Check every line of the records below for the string "executa" and copy the ones that have it.
Top of Information
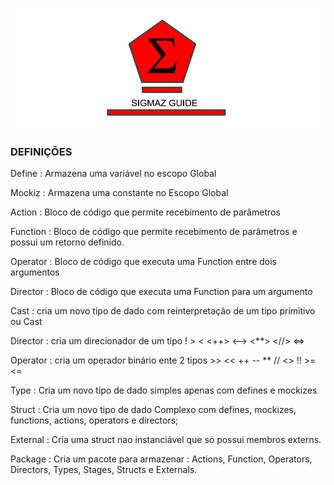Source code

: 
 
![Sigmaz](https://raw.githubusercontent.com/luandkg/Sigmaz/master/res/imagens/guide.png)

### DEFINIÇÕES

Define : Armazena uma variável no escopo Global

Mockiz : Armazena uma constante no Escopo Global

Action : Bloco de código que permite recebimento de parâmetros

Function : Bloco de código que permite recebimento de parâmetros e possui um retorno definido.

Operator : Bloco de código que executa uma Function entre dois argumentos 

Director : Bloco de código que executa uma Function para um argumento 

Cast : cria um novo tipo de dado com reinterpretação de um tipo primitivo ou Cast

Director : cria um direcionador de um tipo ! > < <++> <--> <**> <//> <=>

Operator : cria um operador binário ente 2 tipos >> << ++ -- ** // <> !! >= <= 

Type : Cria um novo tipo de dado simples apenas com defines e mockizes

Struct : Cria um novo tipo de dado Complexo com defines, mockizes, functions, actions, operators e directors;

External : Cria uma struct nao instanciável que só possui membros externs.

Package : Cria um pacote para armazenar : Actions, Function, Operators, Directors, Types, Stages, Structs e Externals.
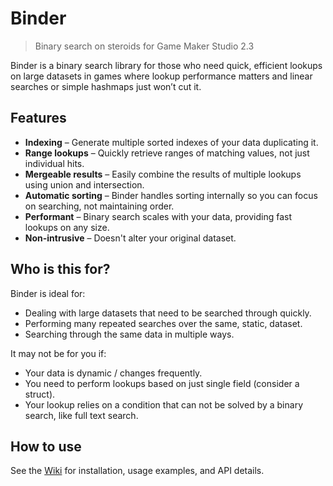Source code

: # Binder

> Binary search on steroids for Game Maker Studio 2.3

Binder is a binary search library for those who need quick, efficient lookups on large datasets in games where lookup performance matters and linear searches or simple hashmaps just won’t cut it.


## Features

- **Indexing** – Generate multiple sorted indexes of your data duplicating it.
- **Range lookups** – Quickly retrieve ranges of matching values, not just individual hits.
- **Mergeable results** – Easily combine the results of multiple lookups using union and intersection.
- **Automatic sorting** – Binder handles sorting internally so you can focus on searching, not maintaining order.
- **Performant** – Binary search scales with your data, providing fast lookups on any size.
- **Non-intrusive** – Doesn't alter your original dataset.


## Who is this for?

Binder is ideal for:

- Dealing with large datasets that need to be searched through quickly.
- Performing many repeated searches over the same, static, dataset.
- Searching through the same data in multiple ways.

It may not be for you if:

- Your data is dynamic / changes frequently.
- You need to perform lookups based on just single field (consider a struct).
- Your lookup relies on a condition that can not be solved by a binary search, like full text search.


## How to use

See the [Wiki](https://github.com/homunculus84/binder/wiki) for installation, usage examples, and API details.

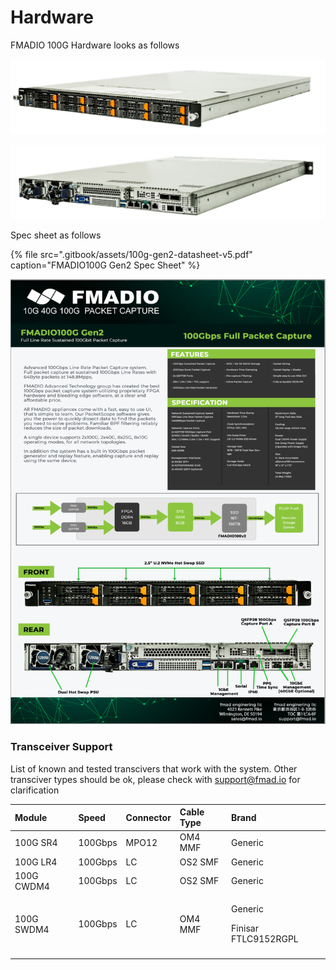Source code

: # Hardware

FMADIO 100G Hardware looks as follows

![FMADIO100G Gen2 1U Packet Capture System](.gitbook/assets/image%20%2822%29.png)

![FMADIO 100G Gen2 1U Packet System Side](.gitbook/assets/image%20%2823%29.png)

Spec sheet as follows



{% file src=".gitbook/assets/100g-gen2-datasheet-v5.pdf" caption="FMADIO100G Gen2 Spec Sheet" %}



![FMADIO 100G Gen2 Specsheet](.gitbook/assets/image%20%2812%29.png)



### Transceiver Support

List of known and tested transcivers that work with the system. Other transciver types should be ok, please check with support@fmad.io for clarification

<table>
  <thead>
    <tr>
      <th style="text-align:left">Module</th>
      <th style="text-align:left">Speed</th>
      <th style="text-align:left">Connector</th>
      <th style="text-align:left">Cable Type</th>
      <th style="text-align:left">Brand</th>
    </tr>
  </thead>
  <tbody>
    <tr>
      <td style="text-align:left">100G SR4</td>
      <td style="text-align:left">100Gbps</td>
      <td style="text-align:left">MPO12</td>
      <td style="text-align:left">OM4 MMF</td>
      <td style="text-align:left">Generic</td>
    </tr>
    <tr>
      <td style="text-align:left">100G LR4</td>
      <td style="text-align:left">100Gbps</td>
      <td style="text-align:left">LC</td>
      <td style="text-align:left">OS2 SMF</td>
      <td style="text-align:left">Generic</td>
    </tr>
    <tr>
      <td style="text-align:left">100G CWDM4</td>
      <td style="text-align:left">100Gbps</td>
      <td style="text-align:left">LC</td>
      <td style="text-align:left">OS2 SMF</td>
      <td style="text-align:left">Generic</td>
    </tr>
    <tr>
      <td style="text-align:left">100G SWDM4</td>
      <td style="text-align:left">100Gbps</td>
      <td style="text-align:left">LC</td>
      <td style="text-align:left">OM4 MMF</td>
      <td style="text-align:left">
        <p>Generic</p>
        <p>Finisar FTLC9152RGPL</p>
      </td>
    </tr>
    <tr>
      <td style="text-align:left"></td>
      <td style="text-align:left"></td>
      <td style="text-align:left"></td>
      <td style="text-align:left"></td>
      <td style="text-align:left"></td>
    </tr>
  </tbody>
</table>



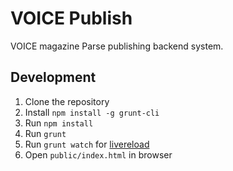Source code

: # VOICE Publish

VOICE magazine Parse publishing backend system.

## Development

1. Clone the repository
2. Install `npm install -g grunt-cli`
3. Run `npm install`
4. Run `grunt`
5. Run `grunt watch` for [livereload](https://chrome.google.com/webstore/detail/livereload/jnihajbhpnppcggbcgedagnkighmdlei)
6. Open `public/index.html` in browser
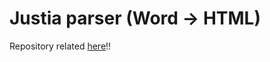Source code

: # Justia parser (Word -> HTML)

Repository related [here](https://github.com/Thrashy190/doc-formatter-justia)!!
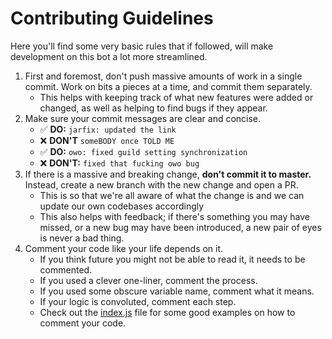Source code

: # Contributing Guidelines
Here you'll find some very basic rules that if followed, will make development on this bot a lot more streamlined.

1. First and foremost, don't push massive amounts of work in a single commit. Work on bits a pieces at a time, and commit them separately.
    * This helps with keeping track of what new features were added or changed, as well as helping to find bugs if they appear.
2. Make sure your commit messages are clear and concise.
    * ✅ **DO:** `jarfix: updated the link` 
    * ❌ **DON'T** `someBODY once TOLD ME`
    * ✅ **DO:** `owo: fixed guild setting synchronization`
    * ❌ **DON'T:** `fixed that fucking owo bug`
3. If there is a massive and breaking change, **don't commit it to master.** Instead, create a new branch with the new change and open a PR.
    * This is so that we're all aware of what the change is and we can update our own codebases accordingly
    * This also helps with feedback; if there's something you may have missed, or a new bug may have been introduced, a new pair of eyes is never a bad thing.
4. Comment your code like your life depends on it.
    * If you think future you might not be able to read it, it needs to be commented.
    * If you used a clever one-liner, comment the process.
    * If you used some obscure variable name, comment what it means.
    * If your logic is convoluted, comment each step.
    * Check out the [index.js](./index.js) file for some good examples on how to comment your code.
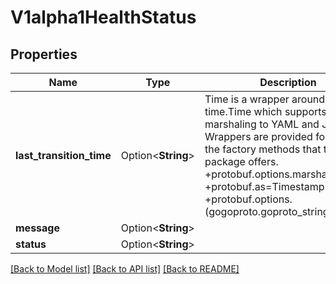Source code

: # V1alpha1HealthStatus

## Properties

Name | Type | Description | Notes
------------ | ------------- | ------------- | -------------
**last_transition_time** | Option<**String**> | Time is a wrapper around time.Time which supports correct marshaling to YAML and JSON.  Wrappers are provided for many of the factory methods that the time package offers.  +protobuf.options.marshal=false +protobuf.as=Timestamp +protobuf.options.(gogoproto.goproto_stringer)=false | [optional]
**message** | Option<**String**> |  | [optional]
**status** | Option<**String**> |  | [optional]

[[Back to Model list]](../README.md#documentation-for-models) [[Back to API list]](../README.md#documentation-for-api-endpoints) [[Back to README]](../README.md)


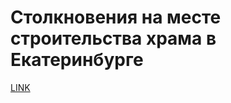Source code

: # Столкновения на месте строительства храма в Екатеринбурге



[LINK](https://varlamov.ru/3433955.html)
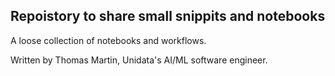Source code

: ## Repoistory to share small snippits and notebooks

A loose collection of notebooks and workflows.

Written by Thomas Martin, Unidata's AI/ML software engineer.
Bottom of Information
Top of Information
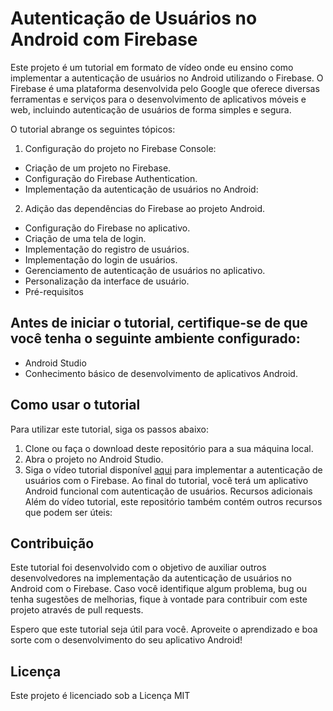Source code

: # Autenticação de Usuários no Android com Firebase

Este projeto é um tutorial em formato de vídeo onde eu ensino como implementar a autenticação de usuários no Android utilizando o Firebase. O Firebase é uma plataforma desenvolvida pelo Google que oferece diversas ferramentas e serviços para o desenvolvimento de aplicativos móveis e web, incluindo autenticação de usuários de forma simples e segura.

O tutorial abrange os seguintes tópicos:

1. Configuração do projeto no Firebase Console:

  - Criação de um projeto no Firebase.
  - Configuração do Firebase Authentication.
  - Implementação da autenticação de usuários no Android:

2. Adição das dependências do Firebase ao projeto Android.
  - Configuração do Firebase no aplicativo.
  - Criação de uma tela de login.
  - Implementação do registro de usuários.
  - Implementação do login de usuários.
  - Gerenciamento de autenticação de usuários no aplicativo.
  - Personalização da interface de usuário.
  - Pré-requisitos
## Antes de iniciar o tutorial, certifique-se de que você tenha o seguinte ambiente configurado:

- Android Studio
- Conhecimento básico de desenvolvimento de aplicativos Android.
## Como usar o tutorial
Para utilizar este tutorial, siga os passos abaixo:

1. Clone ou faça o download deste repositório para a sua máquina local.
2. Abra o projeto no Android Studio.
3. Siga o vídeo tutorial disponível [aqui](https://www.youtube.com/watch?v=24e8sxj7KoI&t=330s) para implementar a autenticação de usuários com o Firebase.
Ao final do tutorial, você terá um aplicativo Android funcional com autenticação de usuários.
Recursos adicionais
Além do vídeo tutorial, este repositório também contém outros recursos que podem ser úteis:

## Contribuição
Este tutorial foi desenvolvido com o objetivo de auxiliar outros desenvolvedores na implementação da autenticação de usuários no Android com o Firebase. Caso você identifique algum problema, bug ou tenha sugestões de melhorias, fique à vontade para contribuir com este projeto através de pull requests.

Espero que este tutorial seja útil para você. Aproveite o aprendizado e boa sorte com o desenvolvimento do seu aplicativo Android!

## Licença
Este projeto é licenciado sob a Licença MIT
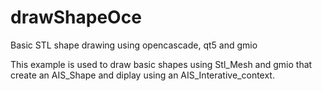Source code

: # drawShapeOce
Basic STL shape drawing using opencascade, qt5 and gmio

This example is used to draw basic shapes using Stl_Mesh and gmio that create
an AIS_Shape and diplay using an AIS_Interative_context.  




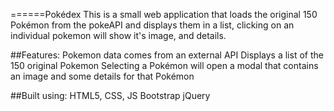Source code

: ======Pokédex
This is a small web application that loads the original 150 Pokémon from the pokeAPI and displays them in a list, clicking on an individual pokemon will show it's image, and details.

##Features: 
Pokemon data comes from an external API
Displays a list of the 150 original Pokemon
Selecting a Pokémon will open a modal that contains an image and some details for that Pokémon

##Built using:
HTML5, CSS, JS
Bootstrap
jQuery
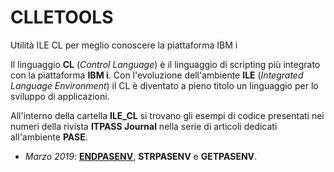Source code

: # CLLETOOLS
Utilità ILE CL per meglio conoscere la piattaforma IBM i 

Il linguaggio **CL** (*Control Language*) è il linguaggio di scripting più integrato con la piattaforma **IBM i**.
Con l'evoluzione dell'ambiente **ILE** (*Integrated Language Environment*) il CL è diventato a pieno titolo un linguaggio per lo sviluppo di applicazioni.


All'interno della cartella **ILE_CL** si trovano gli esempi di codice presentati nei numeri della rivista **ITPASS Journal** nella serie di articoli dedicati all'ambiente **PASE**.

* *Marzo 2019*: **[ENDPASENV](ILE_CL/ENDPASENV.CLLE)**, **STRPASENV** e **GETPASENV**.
Bottom of Information
(Worked solution):
Operator : Bloco de código que executa uma Function entre dois argumentos 
Director : Bloco de código que executa uma Function para um argumento 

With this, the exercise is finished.